A dense array of seismic instruments is now investigating the zone, and scientists are looking for evidence of ancient earthquakes to get a better sense of how it works.
The Eastern Seaboard
The ancient Ramapo Fault runs near New York City. It last experienced serious movement some 200 million years ago, "with mountains going up and volcanoes erupting in the area," Abers said. "It's thought it might be where stresses are building up today."
A number of other ancient faults go from Canada all the way at least to South Carolina. The largest earthquake in the northeast was probably the Cape Ann earthquake in 1755 off the coast of Massachusetts, which might have been a magnitude 5.9 quake.
"There's clearly much less activity on the Eastern Seaboard than in California or the Pacific Northwest, but the flip side of that is that the building codes aren't of the same standard," Abers said. "So even modest-sized earthquakes close to populated areas could be much more destructive. There are a lot of emergency preparedness groups in California, a lot of work on building codes and designs, but building to earthquake codes is expensive, and in the east there are older buildings built before people thought very hard about earthquakes. Buildings cause 80 percent of deaths in earthquakes from structure collapse."

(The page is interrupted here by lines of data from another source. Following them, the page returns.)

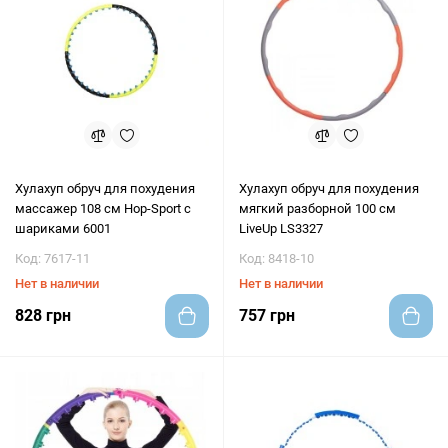
Хулахуп обруч для похудения
Хулахуп обруч для похудения
массажер 108 см Hop-Sport с
мягкий разборной 100 см
шариками 6001
LiveUp LS3327
Код: 7617-11
Код: 8418-10
Нет в наличии
Нет в наличии
828 грн
757 грн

"The ground in the East also propagates shaking much more efficiently, so earthquakes would affect a much bigger area," he explained. "In the west, the crust is much more busted up, so the seismic waves attenuate — the magnitude 6.7 Northridge earthquake felt in Southern California but not Northern California. In the east the ground has hardened for millions and millions of years, so I felt shaking in Boston from a magnitude 6.0 earthquake in central Quebec that was 500 miles from where I was sitting."
Alaska experiences the most earthquakes in the United States, more per year than the combined total of the rest of the country. The nation's largest recorded earthquakes have all happened there as well.

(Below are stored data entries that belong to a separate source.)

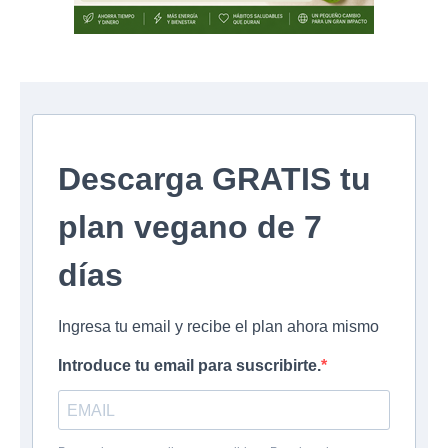
Descarga GRATIS tu
plan vegano de 7
días
Ingresa tu email y recibe el plan ahora mismo
Introduce tu email para suscribirte.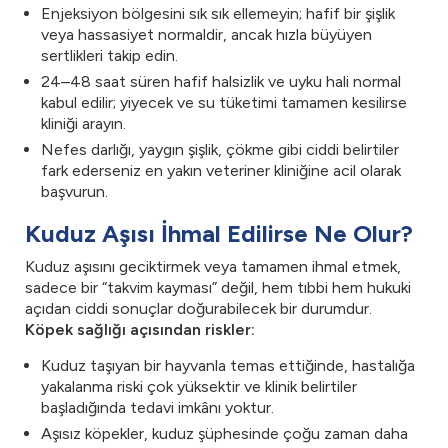
Enjeksiyon bölgesini sık sık ellemeyin; hafif bir şişlik
veya hassasiyet normaldir, ancak hızla büyüyen
sertlikleri takip edin.
24–48 saat süren hafif halsizlik ve uyku hali normal
kabul edilir; yiyecek ve su tüketimi tamamen kesilirse
kliniği arayın.
Nefes darlığı, yaygın şişlik, çökme gibi ciddi belirtiler
fark ederseniz en yakın veteriner kliniğine acil olarak
başvurun.
Kuduz Aşısı İhmal Edilirse Ne Olur?
Kuduz aşısını geciktirmek veya tamamen ihmal etmek,
sadece bir “takvim kayması” değil, hem tıbbi hem hukuki
açıdan ciddi sonuçlar doğurabilecek bir durumdur.
Köpek sağlığı açısından riskler:
Kuduz taşıyan bir hayvanla temas ettiğinde, hastalığa
yakalanma riski çok yüksektir ve klinik belirtiler
başladığında tedavi imkânı yoktur.
Aşısız köpekler, kuduz şüphesinde çoğu zaman daha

"The last big earthquake in 1964 there was the largest ever recorded in the United States at magnitude 9.2," Abers said. "It destroyed several towns and it heavily damaged Anchorage. The risk of tsunami is high for coastal areas as well."
The Alaskan-Aleutian megathrust is a subduction zone "much bigger than in Cascadia," Abers said. "The saving grace in Alaska is that the population density is much lower than in California and the Pacific Northwest, but the population of the state has increased dramatically, and there's infrastructure there such as the Alaska Pipeline that wasn't there in 1964."
There is seismic monitoring in the state, particularly the urban areas, "but there's large parts of Alaska that are not that well-studied — magnitude 4 earthquakes go undetected all the time in some of these places," Abers said. "There's just a lot of real estate to cover."